#### The task
Look below for the line that has "The camera went 85". Set down the lines from there through the line that has "The Bild at 447 137 61 63 appeared.", exactly as written.

#### Given information
■ ■ ■ ■
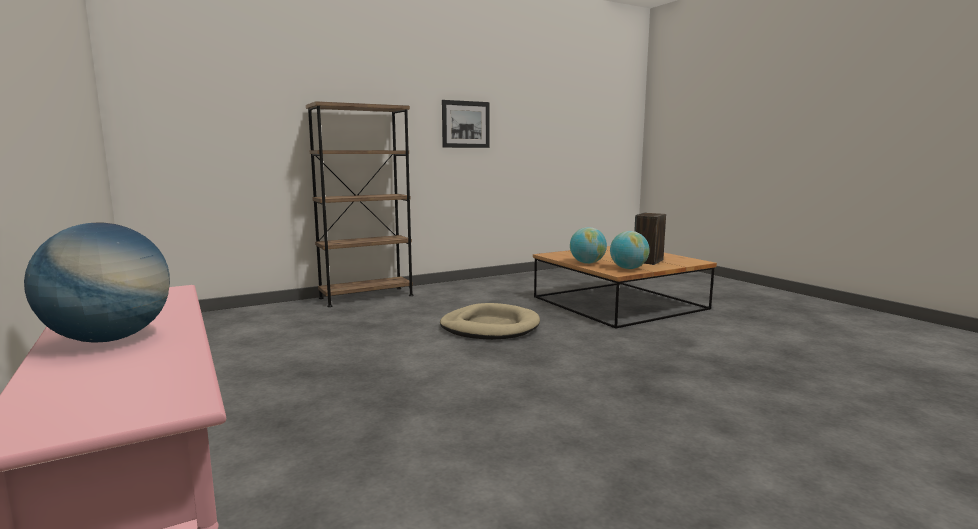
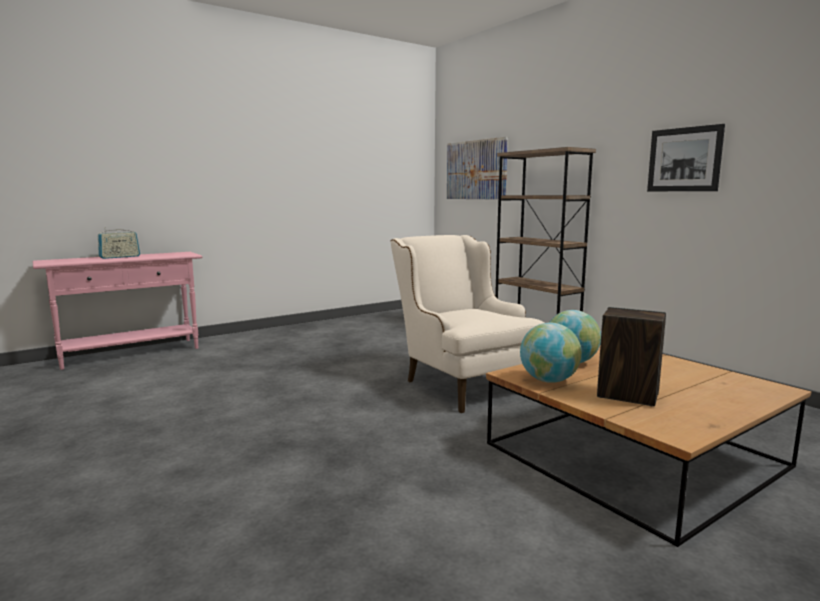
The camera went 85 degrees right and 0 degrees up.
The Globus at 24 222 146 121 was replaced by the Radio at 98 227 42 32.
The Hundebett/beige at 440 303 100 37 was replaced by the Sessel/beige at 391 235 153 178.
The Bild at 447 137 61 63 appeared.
■ ■ ■ ■
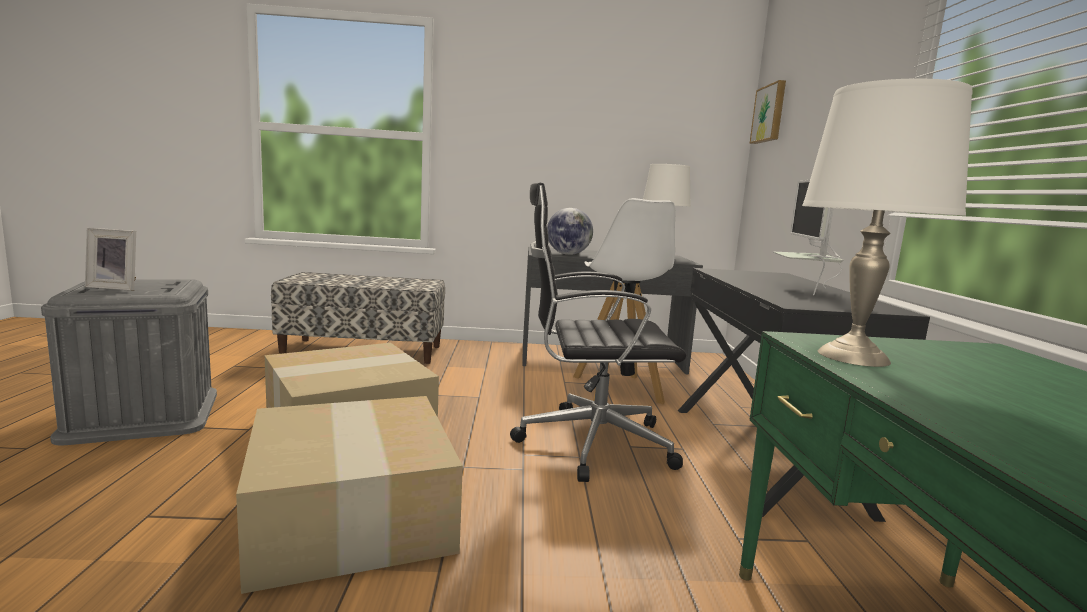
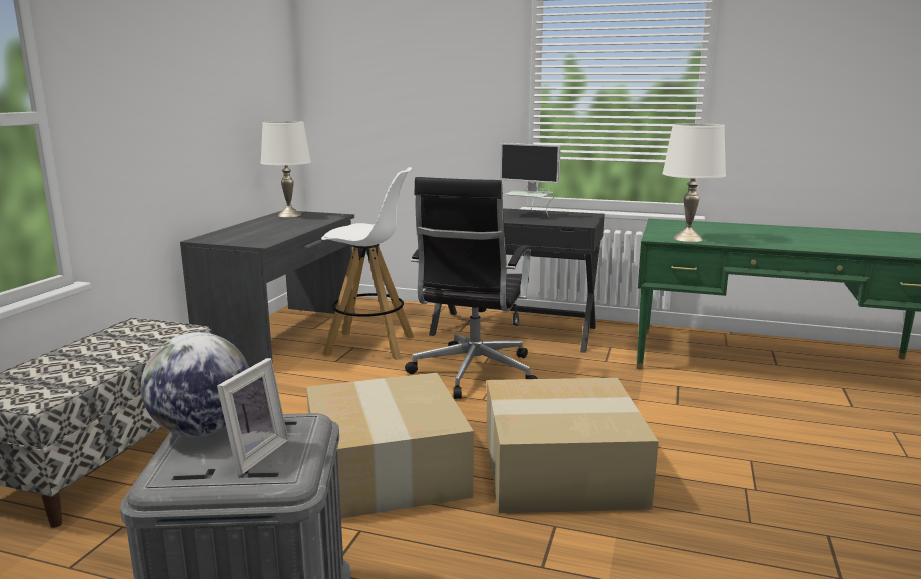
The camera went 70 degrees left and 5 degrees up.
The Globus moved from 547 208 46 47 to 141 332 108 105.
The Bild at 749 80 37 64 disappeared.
■ ■ ■ ■
#### Expected answer
The camera went 85 degrees right and 0 degrees up.
The Globus at 24 222 146 121 was replaced by the Radio at 98 227 42 32.
The Hundebett/beige at 440 303 100 37 was replaced by the Sessel/beige at 391 235 153 178.
The Bild at 447 137 61 63 appeared.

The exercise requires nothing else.